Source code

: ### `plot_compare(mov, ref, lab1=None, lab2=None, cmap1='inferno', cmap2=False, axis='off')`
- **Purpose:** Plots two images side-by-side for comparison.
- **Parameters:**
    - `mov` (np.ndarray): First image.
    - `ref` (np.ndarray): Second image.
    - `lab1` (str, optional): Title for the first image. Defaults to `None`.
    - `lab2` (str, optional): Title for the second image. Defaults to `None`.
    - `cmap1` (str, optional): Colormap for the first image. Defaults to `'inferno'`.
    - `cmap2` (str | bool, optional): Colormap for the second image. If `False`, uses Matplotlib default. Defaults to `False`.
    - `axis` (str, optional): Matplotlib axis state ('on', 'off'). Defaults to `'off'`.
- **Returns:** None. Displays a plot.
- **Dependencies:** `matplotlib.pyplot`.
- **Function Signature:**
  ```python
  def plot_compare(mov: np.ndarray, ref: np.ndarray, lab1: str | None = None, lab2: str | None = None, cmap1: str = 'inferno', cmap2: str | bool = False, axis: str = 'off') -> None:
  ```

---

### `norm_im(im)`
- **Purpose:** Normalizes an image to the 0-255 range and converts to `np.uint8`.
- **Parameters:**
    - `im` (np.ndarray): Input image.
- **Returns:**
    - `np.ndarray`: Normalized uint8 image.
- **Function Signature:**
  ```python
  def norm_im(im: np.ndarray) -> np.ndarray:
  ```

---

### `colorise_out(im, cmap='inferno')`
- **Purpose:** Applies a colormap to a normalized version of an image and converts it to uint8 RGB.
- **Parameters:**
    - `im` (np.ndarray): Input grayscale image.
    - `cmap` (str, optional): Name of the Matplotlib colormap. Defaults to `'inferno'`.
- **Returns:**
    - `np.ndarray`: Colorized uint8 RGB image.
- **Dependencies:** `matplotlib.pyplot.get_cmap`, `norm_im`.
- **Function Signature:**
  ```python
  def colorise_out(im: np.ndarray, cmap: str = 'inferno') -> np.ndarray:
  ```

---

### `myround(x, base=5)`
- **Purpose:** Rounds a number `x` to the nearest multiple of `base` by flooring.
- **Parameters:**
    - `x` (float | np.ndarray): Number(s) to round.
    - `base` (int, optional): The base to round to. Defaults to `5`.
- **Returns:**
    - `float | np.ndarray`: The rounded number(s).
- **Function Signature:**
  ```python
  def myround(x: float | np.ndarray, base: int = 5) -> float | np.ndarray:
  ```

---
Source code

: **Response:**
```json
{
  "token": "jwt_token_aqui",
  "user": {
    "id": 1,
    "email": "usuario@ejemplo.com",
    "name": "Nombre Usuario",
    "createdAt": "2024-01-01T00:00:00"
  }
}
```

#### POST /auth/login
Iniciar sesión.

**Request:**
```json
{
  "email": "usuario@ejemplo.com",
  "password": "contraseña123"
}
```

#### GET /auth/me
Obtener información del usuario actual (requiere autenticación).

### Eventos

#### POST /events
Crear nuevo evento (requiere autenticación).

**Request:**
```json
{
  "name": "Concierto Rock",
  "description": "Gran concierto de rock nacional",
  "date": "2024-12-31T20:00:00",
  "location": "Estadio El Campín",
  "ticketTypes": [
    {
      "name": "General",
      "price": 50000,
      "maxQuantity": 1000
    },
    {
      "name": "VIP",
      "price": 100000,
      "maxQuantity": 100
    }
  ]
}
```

* * * * * * *

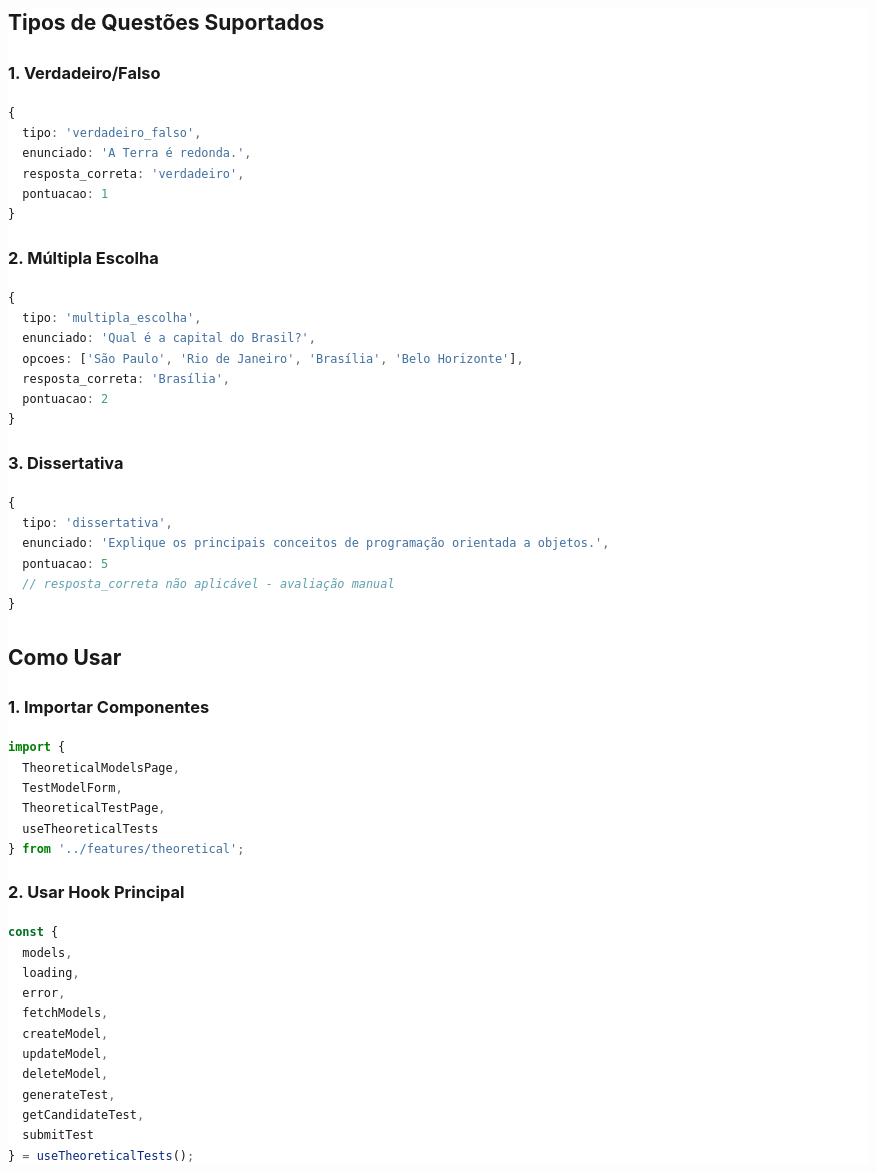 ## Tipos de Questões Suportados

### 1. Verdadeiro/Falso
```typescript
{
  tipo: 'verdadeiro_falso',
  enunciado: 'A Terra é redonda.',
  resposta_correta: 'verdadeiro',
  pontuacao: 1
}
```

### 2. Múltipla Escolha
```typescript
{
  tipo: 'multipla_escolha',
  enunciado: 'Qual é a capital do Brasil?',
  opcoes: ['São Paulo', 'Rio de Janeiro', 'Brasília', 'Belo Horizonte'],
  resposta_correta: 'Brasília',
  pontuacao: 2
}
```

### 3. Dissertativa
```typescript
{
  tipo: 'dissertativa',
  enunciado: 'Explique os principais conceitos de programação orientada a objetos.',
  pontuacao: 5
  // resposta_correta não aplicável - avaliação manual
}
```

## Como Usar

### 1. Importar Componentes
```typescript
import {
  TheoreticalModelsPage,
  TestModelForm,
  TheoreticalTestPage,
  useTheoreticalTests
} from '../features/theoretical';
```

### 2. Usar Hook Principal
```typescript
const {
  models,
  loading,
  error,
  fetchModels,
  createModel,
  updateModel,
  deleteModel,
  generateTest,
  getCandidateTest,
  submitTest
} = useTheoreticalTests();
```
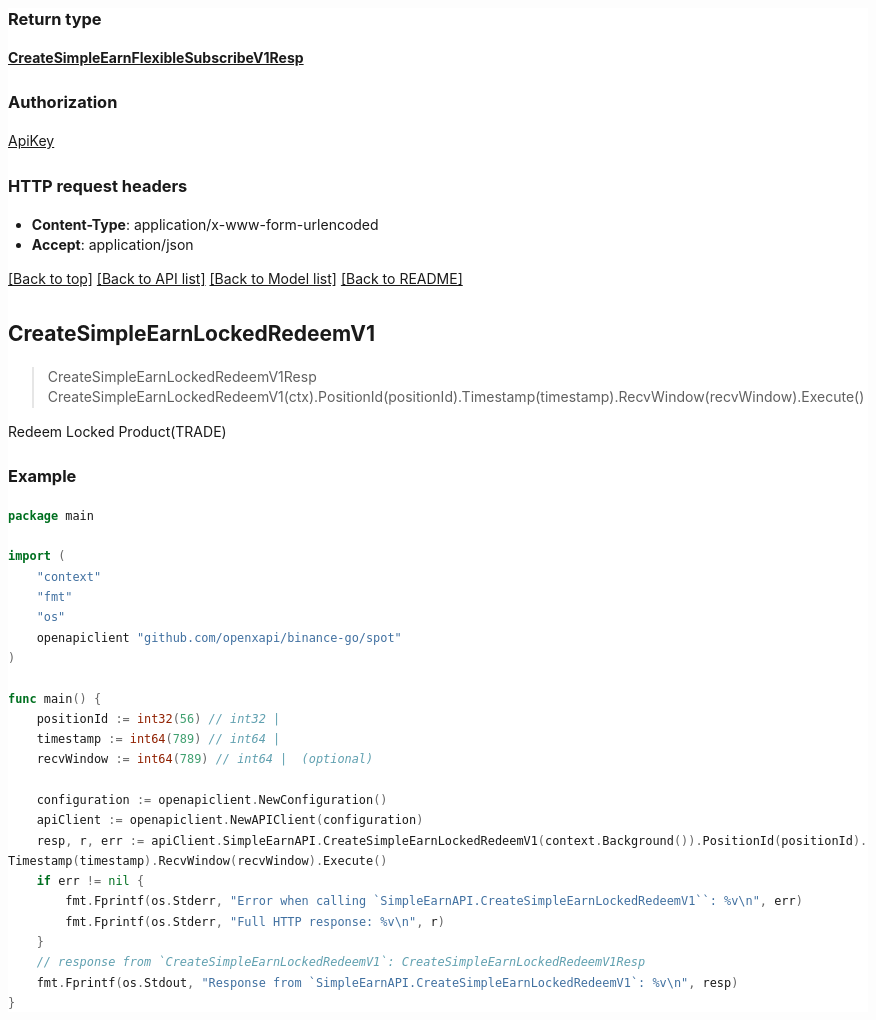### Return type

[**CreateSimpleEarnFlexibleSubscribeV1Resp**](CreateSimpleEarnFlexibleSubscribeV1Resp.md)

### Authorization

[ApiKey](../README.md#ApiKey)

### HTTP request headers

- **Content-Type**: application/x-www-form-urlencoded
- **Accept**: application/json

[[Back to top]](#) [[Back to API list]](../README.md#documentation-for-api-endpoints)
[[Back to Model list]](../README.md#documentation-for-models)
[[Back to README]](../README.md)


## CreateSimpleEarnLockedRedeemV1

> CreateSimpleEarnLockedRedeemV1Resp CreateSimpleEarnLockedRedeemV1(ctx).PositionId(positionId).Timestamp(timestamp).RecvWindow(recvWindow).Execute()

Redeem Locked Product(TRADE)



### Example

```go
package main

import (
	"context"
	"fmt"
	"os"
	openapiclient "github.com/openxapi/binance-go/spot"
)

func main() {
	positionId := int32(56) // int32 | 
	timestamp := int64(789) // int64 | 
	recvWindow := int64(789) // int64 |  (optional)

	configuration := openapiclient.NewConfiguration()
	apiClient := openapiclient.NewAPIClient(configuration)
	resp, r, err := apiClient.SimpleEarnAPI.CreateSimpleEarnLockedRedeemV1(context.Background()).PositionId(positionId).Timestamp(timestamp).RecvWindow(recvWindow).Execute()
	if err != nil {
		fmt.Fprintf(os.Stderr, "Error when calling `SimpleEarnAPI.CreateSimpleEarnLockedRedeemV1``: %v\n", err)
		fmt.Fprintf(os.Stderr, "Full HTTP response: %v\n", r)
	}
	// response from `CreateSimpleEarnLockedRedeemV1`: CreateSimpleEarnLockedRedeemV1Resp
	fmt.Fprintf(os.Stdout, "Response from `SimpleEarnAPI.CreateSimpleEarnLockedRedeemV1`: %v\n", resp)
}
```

* * * * * * *

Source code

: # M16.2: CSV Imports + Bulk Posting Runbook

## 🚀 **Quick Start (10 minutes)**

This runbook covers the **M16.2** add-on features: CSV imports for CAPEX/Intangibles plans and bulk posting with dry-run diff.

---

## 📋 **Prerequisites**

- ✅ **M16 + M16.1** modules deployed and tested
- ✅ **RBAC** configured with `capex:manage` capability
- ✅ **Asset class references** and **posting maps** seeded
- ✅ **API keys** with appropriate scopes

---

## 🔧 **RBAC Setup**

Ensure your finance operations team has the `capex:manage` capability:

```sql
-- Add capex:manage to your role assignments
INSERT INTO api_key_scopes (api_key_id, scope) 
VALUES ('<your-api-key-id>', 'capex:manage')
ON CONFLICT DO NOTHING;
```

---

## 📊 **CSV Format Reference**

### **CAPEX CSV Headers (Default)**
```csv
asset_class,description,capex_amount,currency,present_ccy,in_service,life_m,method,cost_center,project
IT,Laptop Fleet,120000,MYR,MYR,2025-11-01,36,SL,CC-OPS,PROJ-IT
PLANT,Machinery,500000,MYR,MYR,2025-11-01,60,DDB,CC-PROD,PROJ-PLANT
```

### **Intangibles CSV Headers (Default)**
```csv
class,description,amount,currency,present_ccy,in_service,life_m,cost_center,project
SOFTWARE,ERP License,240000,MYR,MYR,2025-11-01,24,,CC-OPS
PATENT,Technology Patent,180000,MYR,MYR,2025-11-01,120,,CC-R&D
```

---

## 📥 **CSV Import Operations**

* * * * * * *

Display every line of the listing that contains the string "your".

▶ [ANSWER]:
Ensure your finance operations team has the `capex:manage` capability:
-- Add capex:manage to your role assignments
VALUES ('<your-api-key-id>', 'capex:manage')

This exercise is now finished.